I would go find him and bring him back to my house over and over again, the circumstance were always the same, even though the drug dens or hospitals changed each time. Every trip to get him dissolved into the scene helping him down the hallway and into the bathroom, each time is only a couple of years apart but his body aged in decades. By the time he's in his 40s, he's unable to walk on his own and looks like an animated corpse, kept moving only by supernatural forces. Every visit to my house he cleans up, or tries to. I have to wash him. Wash the trails of crust off his eyes. I have to scrub his infected arms, his body sores, his own waste off of his own ass. I have to wash him like I did my kids when they were babies. Helpless, weak infants.

He's always in better shape after a few days in my care, getting plenty of good food, rest, and no drugs. He always talks about going clean, this time he really means it.

Each visit he becomes more death than man.

He thanks me every time. He's pleasant, appreciative, and doesn't steal from me. He doesn't lie or argue. He cleans up and goes on his way.

This was a courtesy that either my brother or my brain provided me. I was shown the pattern that his life probably would have taken had he not overdosed at such a young age. My life would have been pulling him out of absolute hell holes in between the hospitals and jail, or worse, prison. It would have been an emotional, physical, psychological, and financial burden- one I would gladly had accepted if I had known there was a possibility he would get clean and live at least a few years sober and happy.

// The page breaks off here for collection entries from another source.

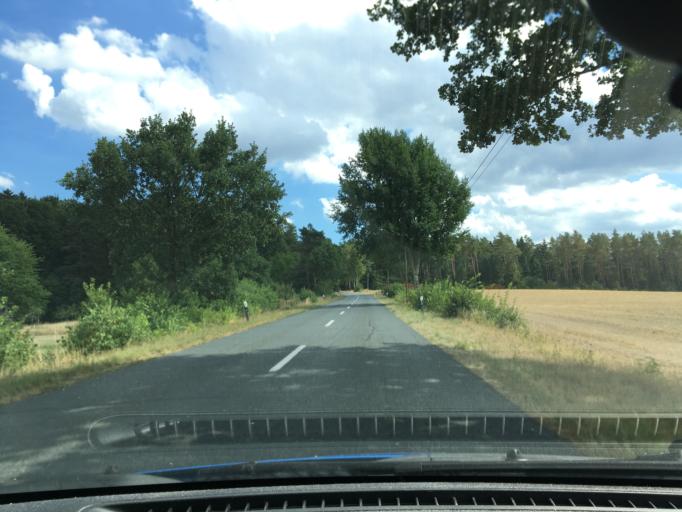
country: DE
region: Lower Saxony
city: Rehlingen
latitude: 53.0865
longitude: 10.2074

He was telling me to let that notion go. The message was clear- that's not what would have happened. He spared me the harsh reality of what loving a junkie long term is really like. He spared me the cruel reality that is being the loved one of someone struggling with a losing battle against addiction.

Throughout my dream he was my brother, my little brother, as he had once been. In real life the drugs warp the person into something else, it carves them into a different creature- one that steals, lies, and will break you down. In my dream he was allowed to be himself, to be human, yet still have this addiction. He was able to leave out one of the most ugly truths; the addict is not the person you know, it's just their body doing the will of the drug and their insatiable need for it.

My brother didn't die again in my dream. I eventually got the point. I knew before I woke up what the purpose of all of it was. He was letting me know that he didn't lose out on his life, he was spared decades of suffering, and so were we in a way. We don't have to worry if he's dead or alive, we don't have to worry about disease, incarceration, or what the addict in him might have done to us. He got to die a tragic character, but one that was spared a lifetime of addiction that would result in no resolution. No peace.

He showed me that his 4 years of struggle and eventual death was nothing compared to the life he would have wasted had he never gotten free from heroin.

Do I really believe that my brother visited me in a dream in order to let me experience this? No, I think it was my brain's way of helping me cope. But if you look deeper into my soul, you might find a different answer. You will find that I do believe.